Dumping on Trump: Tariffs Aren’t Part of the Apocalypse

April 08, 2016

Let me start this one by saying that I think Trump’s threats of a 45 percent tariff on Chinese imports are a bad idea. We should take steps to lower the value of the dollar against the yuan, but the public threat of large tariffs is probably not the best way to go. The route is obviously through negotiations where we would have to give up things, like protections for Microsoft’s copyrights and Pfizer’s patents.

But that aside, the fact that a particular policy is unwise should not be a license for the media to say absurd things to discredit it. The NYT seems to take this path in an Upshot piece by Michael Schuman that purports to tell readers, “how a tariff on Chinese imports would ripple through American life.”

The piece tells readers:

“But if there were a 45 percent tariff on Chinese goods, at least part of that would probably be passed onto consumers in the form of higher prices. Americans would end up buying fewer Chinese things, and fewer things from anywhere else. …

“For this reason and others, quite a lot of the money spent on Chinese goods actually ends up in the wallets of Americans. A study by the Federal Reserve Bank of San Francisco figured that 55 cents of every $1 spent by an American shopper on a “Made in China” product goes to the Americans selling, transporting and marketing that product. Suppressing Chinese imports would harm shopkeepers and truck drivers.

“In fact, making Chinese-made goods more expensive would ripple through American shopping malls. An extra $20 for, say, children’s clothing from China is $20 not spent on a new baseball glove for a child, or a birthday gift for a grandmother. A tariff on China would dent the sales of all kinds of products, even those made in the United States.”

Note what is being argued here. Higher prices on imports from China will lead to less consumption in the U.S. economy. That means an increase in the savings rate. (This is definitional. If you don’t consume you save.)

Many economists have been troubled by the low savings rate in the United States. I have never seen any models that try to explain low savings as the result of cheap imports from China and other countries, but apparently this is what Mr. Schuman and the NYT would have us believe. I look forward to article writing up this theory linking savings rates to import prices.

If it’s not clear, this argument is silly. People will likely spend the same with the tariffs as they did without the tariffs.

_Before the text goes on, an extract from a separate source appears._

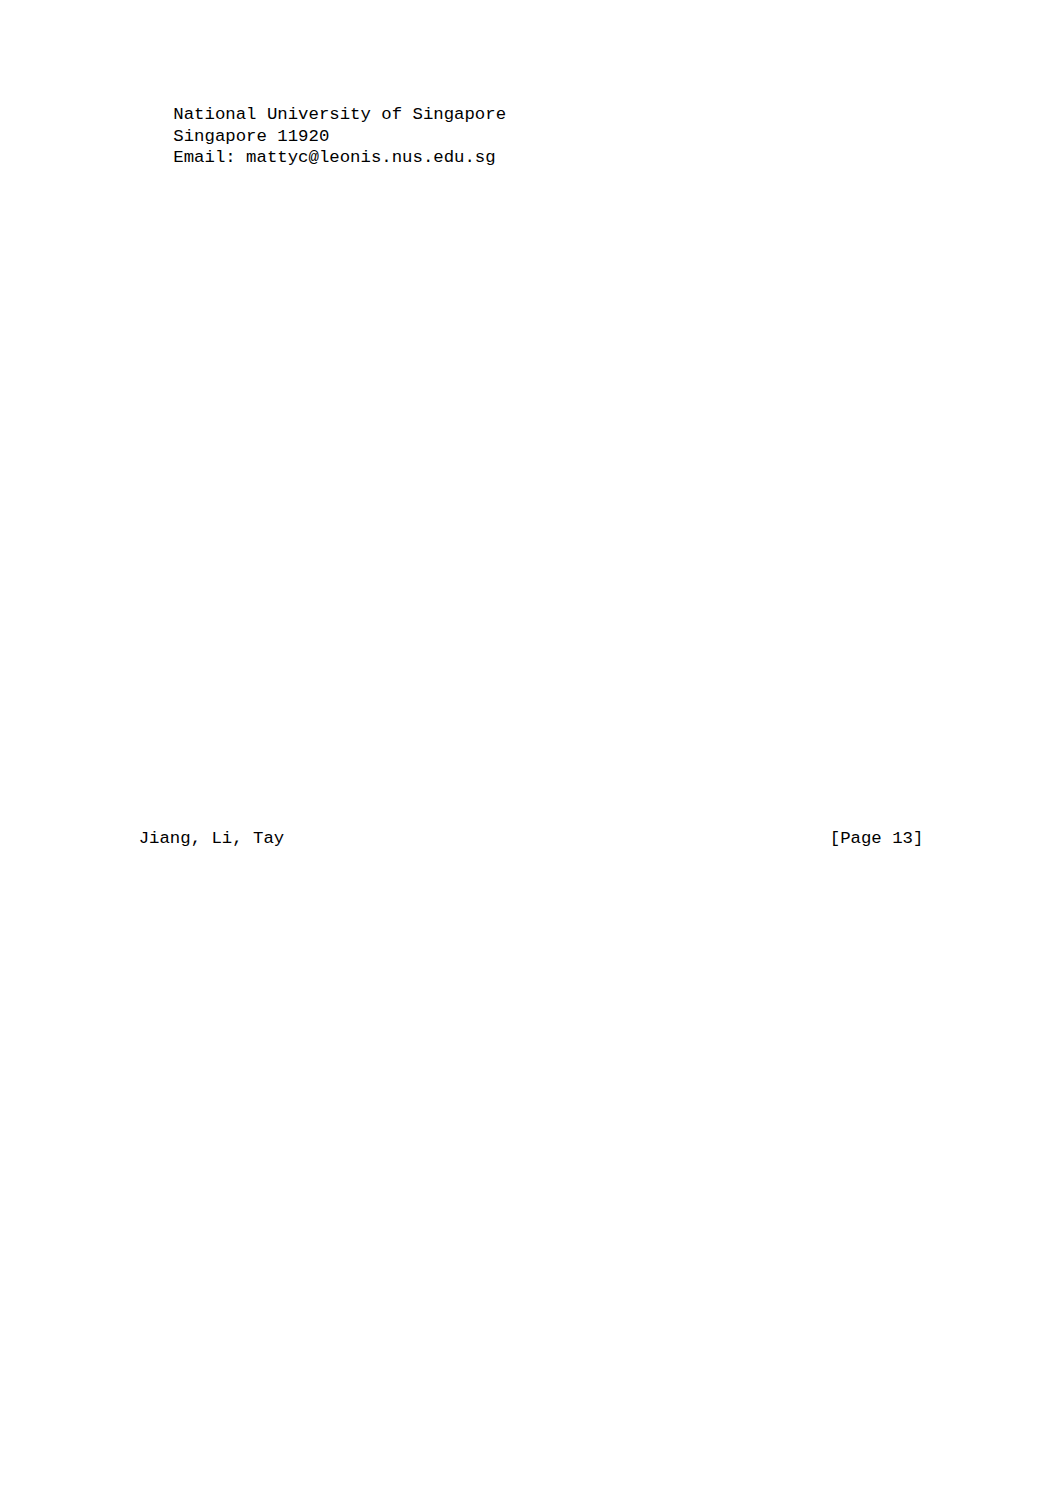National University of Singapore
Singapore 11920
Email: mattyc@leonis.nus.edu.sg
Jiang, Li, Tay
[Page 13]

They will buy fewer goods imported from China, end of story. No need for the truck drivers to fear mass layoffs.

Then we get:

“And the Chinese government’s response would probably be tariffs of its own on American goods and services rather than lowering barriers for American companies doing business in China.”

This could be true, but it is worth pointing out that the U.S. only exported $116 billion of goods and services to China, compared to imports of $482 billion. And many of these exports to China were parts and components that were subsequently re-imported back into the United States, as the piece points out. This doesn’t leave China all that much room for retaliation.

Perhaps the real point comes when Schuman tells readers:

“Because the Chinese market has become critical for many American companies — whether Apple, Starbucks or Boeing — any steps taken by the Chinese government to curtail their ability to operate in China would be bad news for them.”

Certainly in the case of Apple and Starbucks we are not talking about the exports of any significant amount of U.S. made products. We are talking about the profits of two very large corporations. Of course it would be bad news for them if China curtailed their ability to make profits in China, but it’s not clear that many workers in the United States would be troubled if the share price of Apple or Starbucks fell due to their loss of the China market.

The piece is also misleading in telling readers it is not likely that tariffs would lead companies to bring back many jobs to the United States saying, “a more plausible destination would be other emerging economies with lower costs.”

The policy doesn’t have to bring jobs back from China to have an impact on the domestic labor market, the United States trade deficit with China is still growing at a rapid pace. In the last two years the deficit increased by almost $50 billion. That corresponds to slightly less than 3 percent of current manufacturing output, which would correspond to roughly 350,000 jobs in manufacturing. This is the potential benefit if the United States could have just kept our trade deficit with China from growing the last two years, with no offsetting increase in the deficit with other countries.

As this piece acknowledges, trade has imposed real costs on large segments on the U.S. workforce. It is totally reasonable for people to look to alternative policies to reverse this effect. Trump’s plan for large tariffs may not be a good approach for addressing the problems caused by trade, but they should not be an excuse for misrepresenting the issue.